▸ TEXTAUSZUG
---+---
# MOV-Dateien bearbeiten



## Kyrodust (11. Februar 2004)

Hi Leute!

Ich will bei einem Video im "*.mov" Format bearbeiten. Und zwar, nur die ersten Sekunden wegschneiden. Kann mir jemand ein Programm nennen, das auch nicht zu schwer zu handhaben ist.

cu Alu


----------



## schmitzowitsch (11. Februar 2004)

hmm

die Pro-Version von Quicktime kann movs bearbeiten und zwar ganz einfach innerhalb des Films per  STRG-X


----------



## The-God (11. Februar 2004)

Versuchs mit After Effects damit geht sowas ohne Probleme.


----------



## goela (11. Februar 2004)

Habe mich mal umgeschaut ob man nicht mit Kanonen (AfterEffects, Quicktime Pro etc.) auf Spatzen schiessen muss.
Leider habe ich kein kleines Tool gefunden, mit dem Du Quicktime-Movies bearbeiten kannst. VirtualDub kann leider kein QT.

Aber bevor Du After Effects (AE) verwenden willst empfehle ich Dir Premiere. Dies ist ein Videoschnittprogramm, welches einfach zu Handhaben ist als AE.


----------
---+---
▸ AUSZUG AUS DATENSÄTZEN
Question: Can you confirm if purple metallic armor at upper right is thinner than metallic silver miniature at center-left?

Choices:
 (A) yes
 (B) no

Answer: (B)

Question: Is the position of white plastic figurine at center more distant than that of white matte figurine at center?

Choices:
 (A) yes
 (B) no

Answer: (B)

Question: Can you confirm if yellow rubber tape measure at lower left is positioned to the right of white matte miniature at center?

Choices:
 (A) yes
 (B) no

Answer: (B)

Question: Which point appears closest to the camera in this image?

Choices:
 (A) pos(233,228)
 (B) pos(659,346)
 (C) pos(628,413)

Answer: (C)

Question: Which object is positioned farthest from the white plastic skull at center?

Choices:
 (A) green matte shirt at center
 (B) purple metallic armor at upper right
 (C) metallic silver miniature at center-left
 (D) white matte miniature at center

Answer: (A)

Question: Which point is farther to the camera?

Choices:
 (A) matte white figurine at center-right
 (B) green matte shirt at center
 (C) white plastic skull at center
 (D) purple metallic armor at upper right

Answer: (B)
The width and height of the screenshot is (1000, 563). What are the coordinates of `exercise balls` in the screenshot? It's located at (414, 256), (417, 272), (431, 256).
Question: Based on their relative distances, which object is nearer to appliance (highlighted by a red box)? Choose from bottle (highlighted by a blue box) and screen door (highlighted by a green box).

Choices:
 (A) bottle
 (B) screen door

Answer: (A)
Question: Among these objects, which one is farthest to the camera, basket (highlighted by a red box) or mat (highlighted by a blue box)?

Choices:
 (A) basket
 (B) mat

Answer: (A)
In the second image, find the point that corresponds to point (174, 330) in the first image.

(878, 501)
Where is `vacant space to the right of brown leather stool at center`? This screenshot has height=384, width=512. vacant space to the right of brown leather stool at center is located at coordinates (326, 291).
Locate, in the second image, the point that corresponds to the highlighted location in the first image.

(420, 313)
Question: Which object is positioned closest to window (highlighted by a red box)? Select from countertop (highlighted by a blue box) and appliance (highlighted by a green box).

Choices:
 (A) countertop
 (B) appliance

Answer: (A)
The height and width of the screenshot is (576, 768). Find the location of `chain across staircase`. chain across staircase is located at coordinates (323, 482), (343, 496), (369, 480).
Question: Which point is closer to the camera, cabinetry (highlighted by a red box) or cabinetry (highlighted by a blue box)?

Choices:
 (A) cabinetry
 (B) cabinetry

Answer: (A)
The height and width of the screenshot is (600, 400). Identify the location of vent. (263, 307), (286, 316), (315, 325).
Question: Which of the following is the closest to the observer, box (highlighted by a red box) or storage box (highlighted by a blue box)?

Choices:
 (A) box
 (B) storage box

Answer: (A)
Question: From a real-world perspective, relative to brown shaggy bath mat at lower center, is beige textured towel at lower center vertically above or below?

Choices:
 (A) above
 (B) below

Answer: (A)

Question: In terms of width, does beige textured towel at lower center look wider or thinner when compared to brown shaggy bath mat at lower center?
---+---
▸ ZU ERLEDIGENDE AUFGABEN
a – Nennen Sie sämtliche Benutzernamen, die im Textauszug als Verfasser eines Beitrags angegeben sind.
b – Kopieren Sie aus den Datensätzen unverändert die Zeilen, beginnend mit der Zeile, die „Question: Which point is farther“ enthält, und endend nach der Zeile, die „(D) purple metallic armor at upper right“ enthält.

▸ LÖSUNGEN ZUR ÜBUNG
a –
Kyrodust
schmitzowitsch
The-God
goela

b –
Question: Which point is farther to the camera?

Choices:
 (A) matte white figurine at center-right
 (B) green matte shirt at center
 (C) white plastic skull at center
 (D) purple metallic armor at upper right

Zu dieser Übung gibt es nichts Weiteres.